■ Data excerpts:
——————
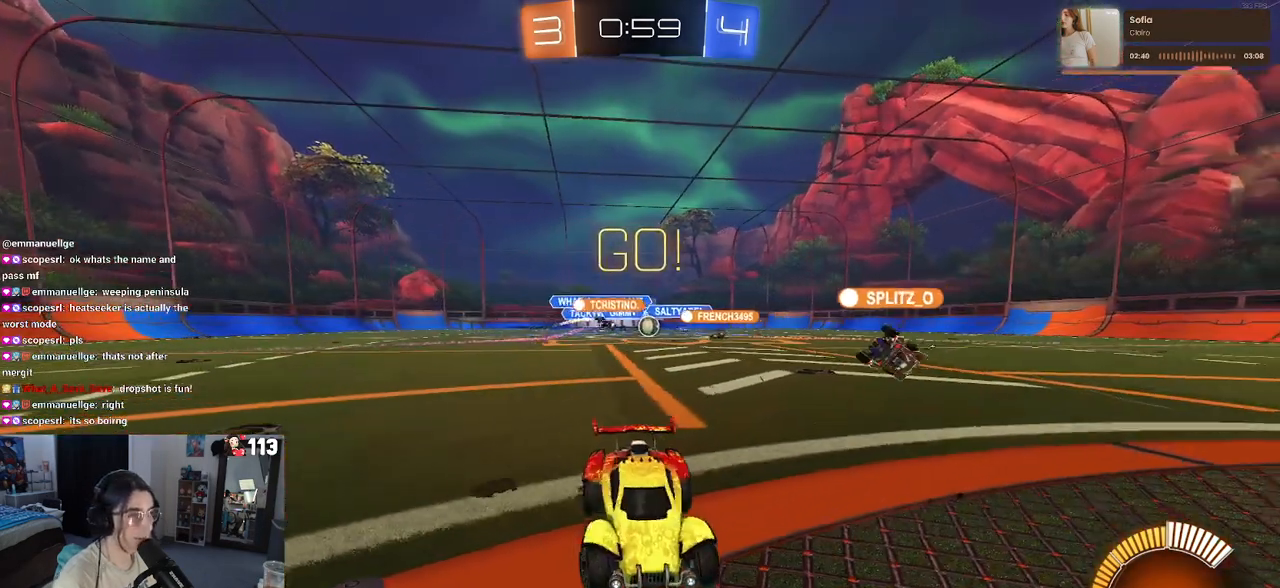
{"buttons": ["R2"], "left_stick": "left", "right_stick": "center", "events": []}
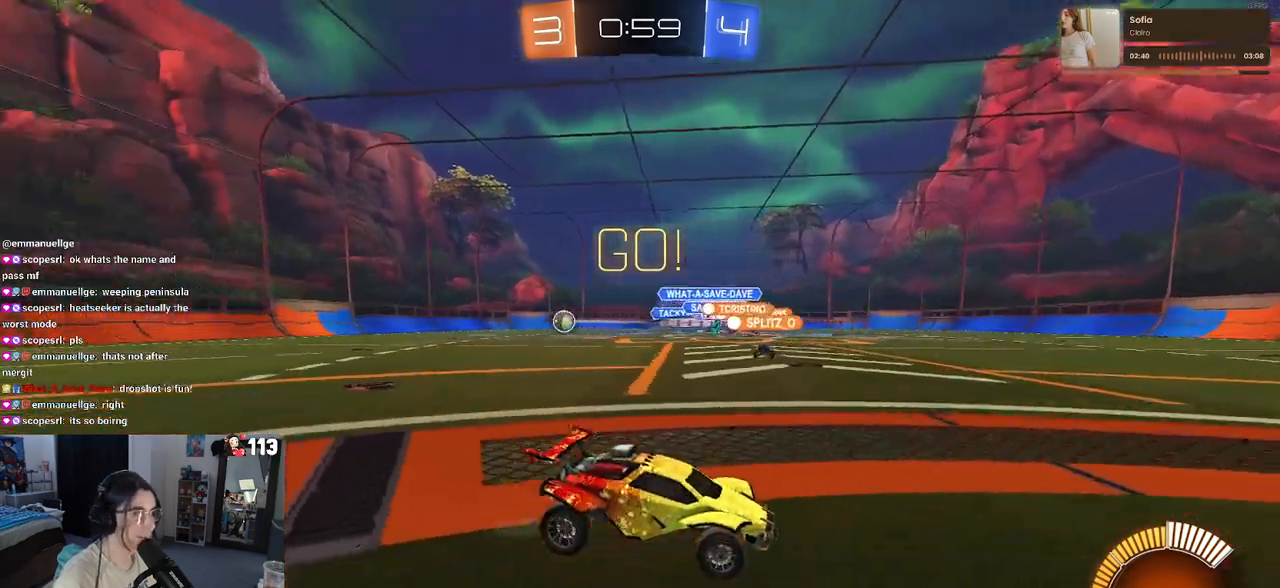
{"buttons": ["R2"], "left_stick": "left", "right_stick": "center", "events": [[150, "SQUARE", "down"], [333, "SQUARE", "up"]]}
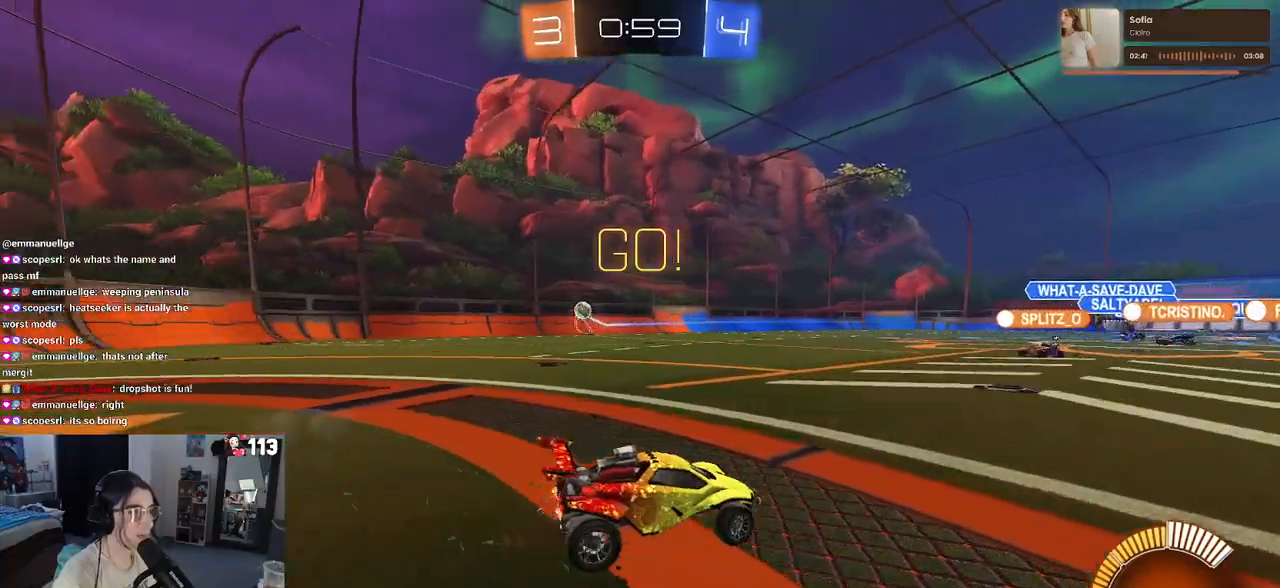
{"buttons": ["R2"], "left_stick": "left", "right_stick": "center", "events": [[233, "SQUARE", "down"], [400, "SQUARE", "up"]]}
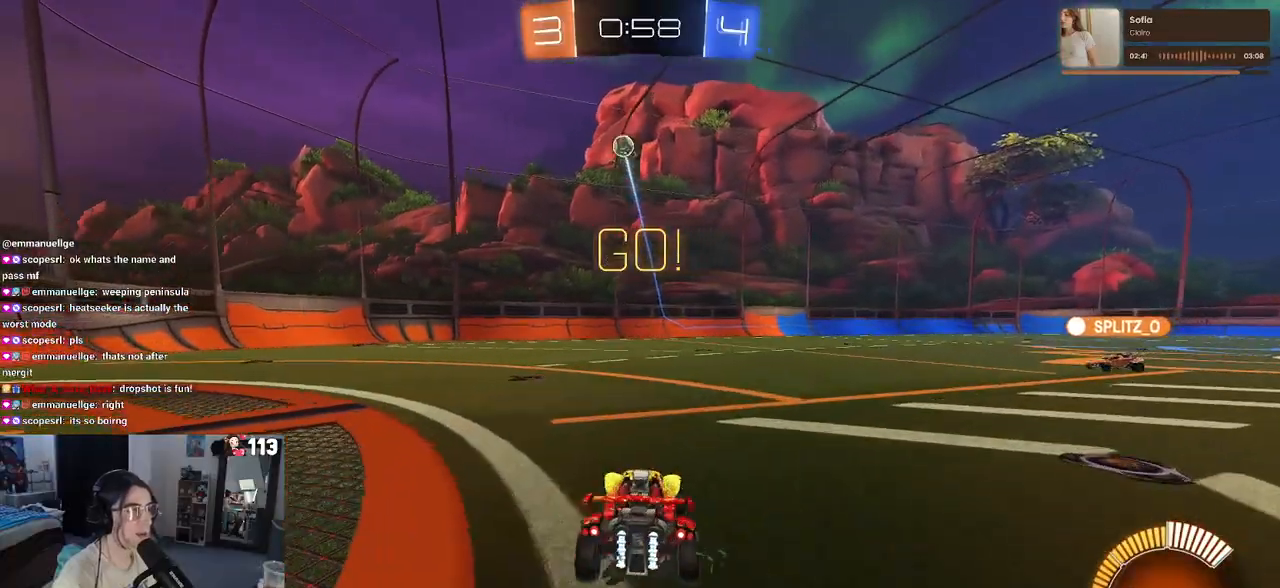
{"buttons": ["R2"], "left_stick": "center", "right_stick": "center", "events": [[233, "left_stick", "center"]]}
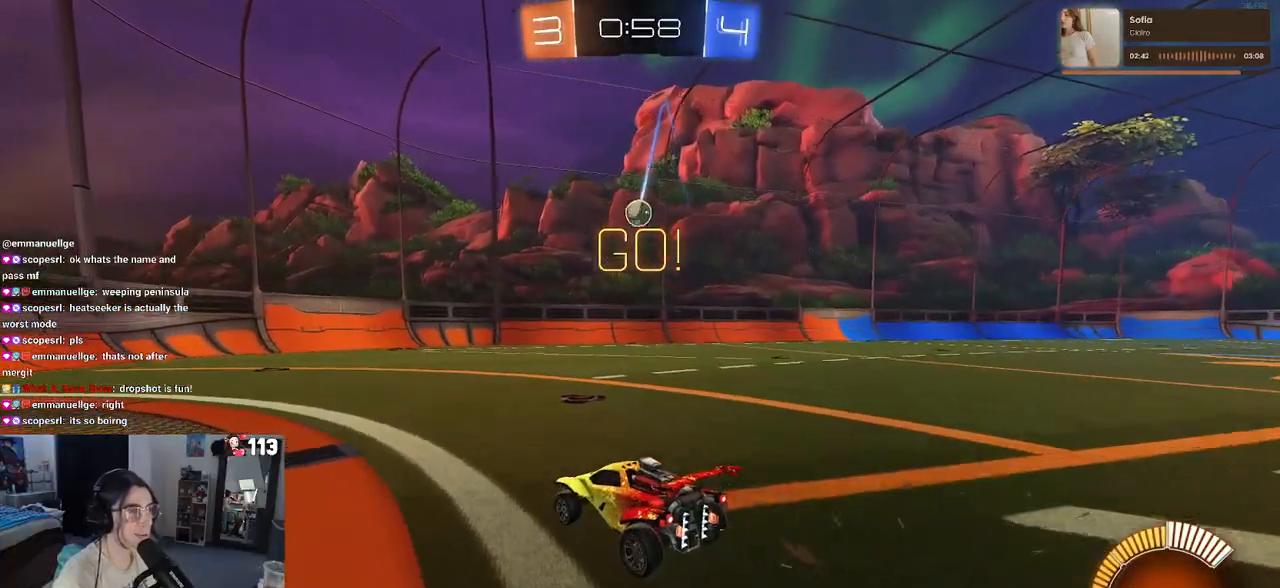
{"buttons": ["L2"], "left_stick": "right", "right_stick": "center", "events": [[67, "left_stick", "left"], [217, "left_stick", "center"], [267, "left_stick", "right"], [333, "R2", "up"], [400, "L2", "down"]]}
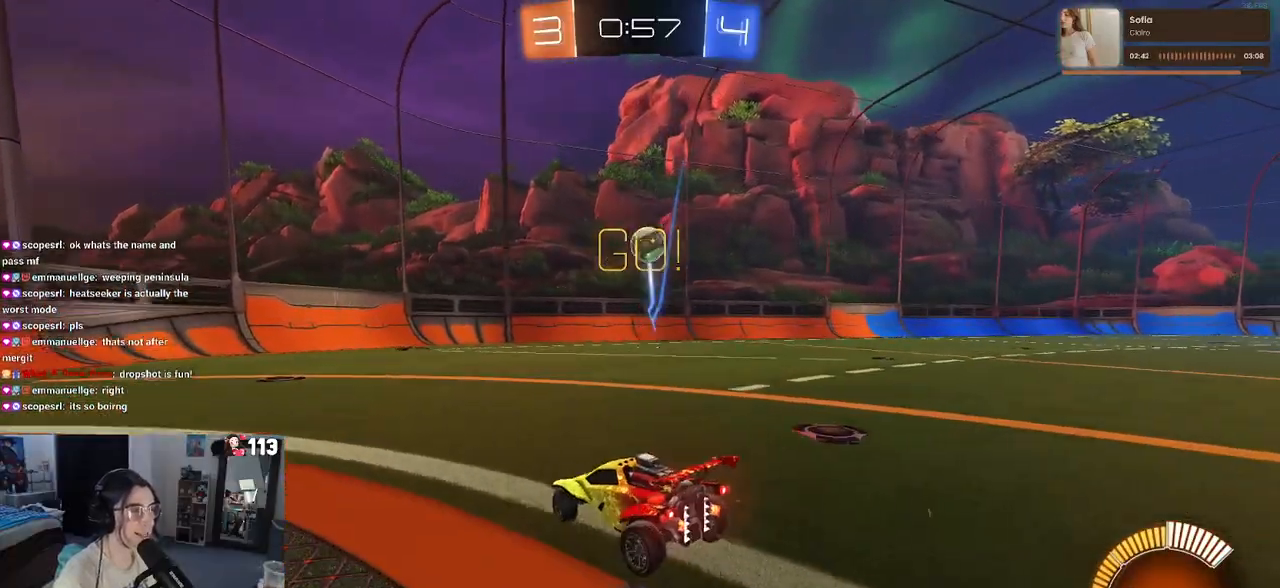
{"buttons": ["R2"], "left_stick": "right", "right_stick": "center", "events": [[100, "R2", "down"], [150, "L2", "up"], [217, "left_stick", "center"], [500, "left_stick", "right"]]}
——————
■ Instructions to follow: Apart from the pictures, which are to be omitted, every record must be transcribed exactly.

■ Result for this exercise:
{"buttons": ["R2"], "left_stick": "left", "right_stick": "center", "events": []}
{"buttons": ["R2"], "left_stick": "left", "right_stick": "center", "events": [[150, "SQUARE", "down"], [333, "SQUARE", "up"]]}
{"buttons": ["R2"], "left_stick": "left", "right_stick": "center", "events": [[233, "SQUARE", "down"], [400, "SQUARE", "up"]]}
{"buttons": ["R2"], "left_stick": "center", "right_stick": "center", "events": [[233, "left_stick", "center"]]}
{"buttons": ["L2"], "left_stick": "right", "right_stick": "center", "events": [[67, "left_stick", "left"], [217, "left_stick", "center"], [267, "left_stick", "right"], [333, "R2", "up"], [400, "L2", "down"]]}
{"buttons": ["R2"], "left_stick": "right", "right_stick": "center", "events": [[100, "R2", "down"], [150, "L2", "up"], [217, "left_stick", "center"], [500, "left_stick", "right"]]}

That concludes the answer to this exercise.